Quase a totalidade da supressão de vegetação nativa ocorrida no estado, nesse período, foi autorizada pelo governo da Bahia, representando, portanto, uma política pública governamental. Isso difere da realidade de outros estados. No Mato Grosso, o desmatamento feito entre 2012 e 2017, ignorando infrações que aqui foram flexibilizadas, foi considerado ilegal em 97% dos casos”, afirma.

A flexibilização da legislação ambiental teve início com um decreto do governo estadual de 2014 (o de número 15.682), na gestão do senador e ex-governador Jaques Wagner, dispensando a exigência do licenciamento ambiental para empreendimento agrossilvipastoril. Foi, segundo a bióloga, um dos maiores retrocessos, abrindo caminho para a massiva concessão de ASVs, essas incorporadas como política governamental.

Em 2016, alertado para o desastre, o Ministério Público Federal chegou a recomendar que o governador Rui Costa revogasse o decreto, determinando que o Inema voltasse a atuar à luz da legislação vigente. O governo ainda não se manifestou. A conclusão do Imaterra sobre as concessões em massa de ASVs é um alerta sobre o avanço do desmatamento na Bahia, estado que desde 1985, conforme estudos incluídos no relatório, perdeu 23,1% do cerrado, 15% da mata atlântica e 11,6% da caatinga.
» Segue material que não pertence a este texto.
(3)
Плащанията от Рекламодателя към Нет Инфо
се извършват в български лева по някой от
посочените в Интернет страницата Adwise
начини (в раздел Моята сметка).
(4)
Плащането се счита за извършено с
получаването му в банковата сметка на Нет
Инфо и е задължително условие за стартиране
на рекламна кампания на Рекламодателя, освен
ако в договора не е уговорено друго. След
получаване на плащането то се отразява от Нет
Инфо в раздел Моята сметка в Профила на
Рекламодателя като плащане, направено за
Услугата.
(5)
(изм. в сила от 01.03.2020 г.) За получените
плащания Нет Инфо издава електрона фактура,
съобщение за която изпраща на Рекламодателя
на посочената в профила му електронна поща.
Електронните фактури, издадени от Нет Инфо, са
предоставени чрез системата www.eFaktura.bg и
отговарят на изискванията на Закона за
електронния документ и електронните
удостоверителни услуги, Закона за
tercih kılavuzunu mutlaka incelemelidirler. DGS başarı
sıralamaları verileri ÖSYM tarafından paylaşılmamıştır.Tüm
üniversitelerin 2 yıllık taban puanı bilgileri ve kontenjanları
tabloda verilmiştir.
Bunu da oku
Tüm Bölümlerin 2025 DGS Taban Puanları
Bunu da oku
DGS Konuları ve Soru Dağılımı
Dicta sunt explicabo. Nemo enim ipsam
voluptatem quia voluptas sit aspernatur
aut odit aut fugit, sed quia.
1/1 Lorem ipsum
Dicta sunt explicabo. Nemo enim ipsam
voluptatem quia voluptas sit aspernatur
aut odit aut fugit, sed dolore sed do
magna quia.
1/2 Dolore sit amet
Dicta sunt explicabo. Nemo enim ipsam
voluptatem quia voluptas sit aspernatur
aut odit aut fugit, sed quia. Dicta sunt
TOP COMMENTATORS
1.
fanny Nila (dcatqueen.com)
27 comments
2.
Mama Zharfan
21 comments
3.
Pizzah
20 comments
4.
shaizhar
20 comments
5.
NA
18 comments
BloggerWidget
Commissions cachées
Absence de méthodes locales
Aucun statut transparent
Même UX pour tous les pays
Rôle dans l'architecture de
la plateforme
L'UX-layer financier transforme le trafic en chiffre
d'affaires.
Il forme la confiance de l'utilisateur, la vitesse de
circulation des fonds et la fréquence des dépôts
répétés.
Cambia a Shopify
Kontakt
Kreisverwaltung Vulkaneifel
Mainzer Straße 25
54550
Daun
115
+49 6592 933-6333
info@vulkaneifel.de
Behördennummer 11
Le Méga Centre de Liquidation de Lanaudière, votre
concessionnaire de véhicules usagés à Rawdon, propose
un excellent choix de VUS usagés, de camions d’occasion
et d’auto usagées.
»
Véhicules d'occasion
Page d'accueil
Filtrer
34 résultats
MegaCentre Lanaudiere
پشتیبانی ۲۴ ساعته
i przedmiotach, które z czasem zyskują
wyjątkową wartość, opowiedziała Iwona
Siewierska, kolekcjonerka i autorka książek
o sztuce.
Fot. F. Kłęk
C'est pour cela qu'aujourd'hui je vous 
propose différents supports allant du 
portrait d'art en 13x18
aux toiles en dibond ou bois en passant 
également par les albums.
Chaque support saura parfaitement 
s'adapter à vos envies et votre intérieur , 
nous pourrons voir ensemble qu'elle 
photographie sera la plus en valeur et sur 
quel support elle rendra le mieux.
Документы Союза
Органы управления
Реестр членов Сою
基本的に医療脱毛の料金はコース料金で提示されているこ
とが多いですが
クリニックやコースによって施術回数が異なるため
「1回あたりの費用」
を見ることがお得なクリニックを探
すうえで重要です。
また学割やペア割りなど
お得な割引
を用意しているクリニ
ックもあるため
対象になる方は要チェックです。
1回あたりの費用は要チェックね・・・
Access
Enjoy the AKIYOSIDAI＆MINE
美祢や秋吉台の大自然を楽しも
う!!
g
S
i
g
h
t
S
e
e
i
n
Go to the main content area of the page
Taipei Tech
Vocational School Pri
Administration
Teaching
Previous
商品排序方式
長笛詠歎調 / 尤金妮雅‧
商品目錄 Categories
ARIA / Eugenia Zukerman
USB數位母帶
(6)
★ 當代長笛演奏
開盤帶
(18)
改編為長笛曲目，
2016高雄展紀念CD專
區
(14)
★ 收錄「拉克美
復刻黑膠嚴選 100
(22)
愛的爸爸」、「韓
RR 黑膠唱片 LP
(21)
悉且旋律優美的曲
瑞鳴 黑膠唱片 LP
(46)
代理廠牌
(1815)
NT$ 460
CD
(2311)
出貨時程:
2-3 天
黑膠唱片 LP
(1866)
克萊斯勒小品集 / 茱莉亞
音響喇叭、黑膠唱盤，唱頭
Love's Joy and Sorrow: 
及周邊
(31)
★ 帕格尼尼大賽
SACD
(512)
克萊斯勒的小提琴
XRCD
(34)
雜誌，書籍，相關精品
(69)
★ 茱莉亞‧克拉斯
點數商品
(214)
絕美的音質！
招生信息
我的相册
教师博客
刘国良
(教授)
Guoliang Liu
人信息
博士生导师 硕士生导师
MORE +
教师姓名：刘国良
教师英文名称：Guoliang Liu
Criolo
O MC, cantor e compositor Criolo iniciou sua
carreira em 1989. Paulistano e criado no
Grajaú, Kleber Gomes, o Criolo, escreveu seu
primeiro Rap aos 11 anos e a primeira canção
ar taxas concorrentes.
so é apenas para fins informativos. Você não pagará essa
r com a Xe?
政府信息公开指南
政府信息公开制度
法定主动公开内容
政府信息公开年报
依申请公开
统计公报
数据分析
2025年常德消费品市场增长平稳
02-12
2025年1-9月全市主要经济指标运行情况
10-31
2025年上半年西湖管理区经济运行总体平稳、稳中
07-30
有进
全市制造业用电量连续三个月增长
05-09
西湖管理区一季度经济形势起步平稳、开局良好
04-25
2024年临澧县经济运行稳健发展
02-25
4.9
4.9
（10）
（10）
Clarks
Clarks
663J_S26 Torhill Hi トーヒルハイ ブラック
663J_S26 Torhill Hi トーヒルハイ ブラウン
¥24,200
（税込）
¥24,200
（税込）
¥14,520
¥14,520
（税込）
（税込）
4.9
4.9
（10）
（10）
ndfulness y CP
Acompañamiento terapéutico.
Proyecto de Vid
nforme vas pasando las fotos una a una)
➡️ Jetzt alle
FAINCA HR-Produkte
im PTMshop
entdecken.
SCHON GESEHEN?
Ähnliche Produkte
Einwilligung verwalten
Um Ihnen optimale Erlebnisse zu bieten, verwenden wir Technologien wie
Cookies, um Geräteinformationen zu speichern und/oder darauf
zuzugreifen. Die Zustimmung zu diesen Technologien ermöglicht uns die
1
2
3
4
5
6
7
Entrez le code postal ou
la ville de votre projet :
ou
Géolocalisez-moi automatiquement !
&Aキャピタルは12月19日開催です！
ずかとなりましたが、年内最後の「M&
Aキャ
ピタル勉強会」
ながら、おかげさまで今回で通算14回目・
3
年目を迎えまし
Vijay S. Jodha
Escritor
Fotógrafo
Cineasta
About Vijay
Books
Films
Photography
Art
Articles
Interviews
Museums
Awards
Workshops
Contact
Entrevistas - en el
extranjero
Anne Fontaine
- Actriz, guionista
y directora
No ano passado, segundo relatório anual de desmatamentos da edição 2021 do MapBiomas, divulgado no início deste mês, a Bahia passou a ocupar o quinto lugar no ranking nacional do desmatamento, com 152.098 hectares suprimidos, ou 9,19% da área desmatada do país.

Outro lado

Procurada pela reportagem, a Delfin Rio S/A informou em nota que “não teve acesso ao levantamento do Imaterra/UFBA, portanto desconhece as bases que levaram a tais suposições. A empresa nega veementemente todas elas e assegura que a supressão de vegetação realizada na região passou por um rigoroso planejamento e, posteriormente, vasto processo de licenciamento ambiental, trâmite que levou seis anos de análises nos órgãos ambientais de todas as esferas. Todos os procedimentos realizados estão integralmente documentados, vistoriados pelos órgãos competentes e rigorosamente dentro da legislação ambiental brasileira, inclusive o Ministério Público da Bahia verificou a legalidade da licença ambiental e não encontrou irregularidades”, diz a nota, que pode ser lida na íntegra.

A Fazenda Santa Colombo e Fazenda Tamarama, citadas no texto como a segunda e terceira que mais desmataram entre as 16 apontadas no levantamento, também foram procuradas pela reportagem mas não se manifestaram até a publicação. O mesmo ocorreu com o órgão ambiental da Bahia, o Inema, que não retornou o contato da reportagem. Caso se pronunciem, o texto será atualizado.